(Text segment Opens)
Early Enteral Fat Supplementation Improves Protein Absorption in Premature Infants with an EnterostomyYang Q. · Ayers K. · Chen Y. · O'Shea T.M.
aDivision of Neonatology, Department of Pediatrics, and bClinical Nutrition Department, Wake Forest University Health Science, Winston-Salem, N.C., USA
Background: Early enteral fat supplementation and fish oil (FO) stimulates post-resection intestinal adaptation in rats and increases fat absorption in premature infants with bowel resection and an enterostomy. Objective: To test the hypothesis that early fat supplement and FO increases post-resection protein absorption, intestinal RNA, protein without decreasing intestinal arachidonic acid (AA) in premature infants with an enterostomy. Methods: 36 premature infants (<2 months old) with an enterostomy after surgical treatment for necrotizing enterocolitis or spontaneous intestinal perforation who tolerated enteral feeding at 20 ml/kg/day were randomized to usual care (control, n = 18) or early supplementing enteral Microlipid (ML) and FO (treatment, n = 18). Intralipid was decreased as the dose of enteral fat was increased. Daily weight, ostomy output and nutritional intake were recorded. Weekly 24-hour ostomy effluent was collected to measure fecal protein. Protein absorption was calculated by subtracting fecal protein from dietary protein. Tissue samples from the functional stoma and the nonfunctional distal diverted end were collected during bowel reanastomosis to measure RNA, protein, and fatty acid (FA) profile. Results: Compared to controls, the treatment group had higher protein absorption (g/kg/day) and intestinal RNA and protein (μg/mg tissue) proximal to the ostomy. The two groups had similar FA profiles except that the treatment group had higher n-3 eicosapentaenoic acid (EPA, μg/mg tissue) proximal to the ostomy. Conclusion: Early supplementation of enteral ML and FO to premature infants with an enterostomy increased dietary protein absorption, intestinal RNA, protein and n-3 EPA content without altering other FA content.
(Text segment Closes)
◆ Task instructions ◆
• a. In the enterostomy study abstract, how many infants were randomized to the treatment group?
• b. According to the enterostomy study abstract, what was the purpose of collecting 24-hour ostomy effluent each week, and how did that measurement contribute to calculating protein absorption?
The listing was drawn from a separate source.
(Dataset extract Opens)
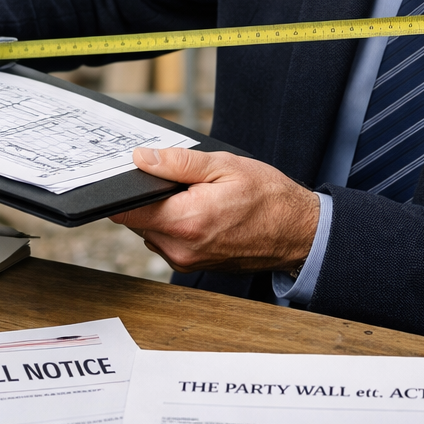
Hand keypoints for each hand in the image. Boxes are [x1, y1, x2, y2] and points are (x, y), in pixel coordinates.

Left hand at [110, 148, 320, 272]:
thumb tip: (142, 158)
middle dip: (151, 198)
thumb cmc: (268, 198)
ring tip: (195, 196)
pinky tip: (200, 212)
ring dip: (163, 212)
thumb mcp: (225, 166)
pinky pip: (168, 241)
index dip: (126, 190)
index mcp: (186, 221)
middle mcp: (180, 248)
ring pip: (151, 231)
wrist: (297, 233)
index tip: (134, 176)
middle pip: (137, 220)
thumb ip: (178, 163)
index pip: (127, 211)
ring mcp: (185, 261)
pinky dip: (176, 225)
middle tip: (179, 181)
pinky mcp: (191, 265)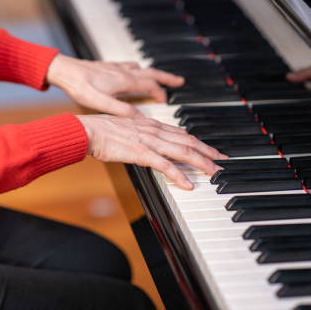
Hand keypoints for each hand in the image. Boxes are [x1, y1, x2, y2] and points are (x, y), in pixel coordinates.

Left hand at [46, 54, 183, 116]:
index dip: (160, 93)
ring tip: (161, 77)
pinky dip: (137, 68)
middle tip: (180, 81)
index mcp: (124, 81)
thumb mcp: (100, 102)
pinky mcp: (108, 66)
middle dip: (166, 78)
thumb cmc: (79, 87)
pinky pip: (129, 65)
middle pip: (151, 73)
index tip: (166, 101)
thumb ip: (121, 110)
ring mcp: (116, 67)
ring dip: (154, 73)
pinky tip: (134, 70)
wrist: (63, 70)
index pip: (150, 85)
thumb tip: (139, 118)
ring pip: (142, 68)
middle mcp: (123, 72)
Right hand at [77, 115, 226, 189]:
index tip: (211, 151)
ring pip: (182, 151)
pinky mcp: (140, 152)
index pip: (182, 133)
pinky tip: (187, 184)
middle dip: (208, 152)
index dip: (199, 142)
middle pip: (188, 141)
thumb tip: (149, 145)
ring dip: (201, 163)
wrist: (87, 130)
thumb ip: (141, 135)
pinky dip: (178, 175)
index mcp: (151, 125)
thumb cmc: (102, 131)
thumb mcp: (126, 129)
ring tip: (215, 173)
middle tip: (223, 162)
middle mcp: (154, 130)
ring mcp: (149, 141)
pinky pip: (164, 165)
(Dataset extract Closes)
◆ Results of the exercise ◆
• a. Eighteen infants.

• b. The weekly 24-hour ostomy effluent was collected to measure fecal protein. Protein absorption was then calculated by subtracting fecal protein from dietary protein.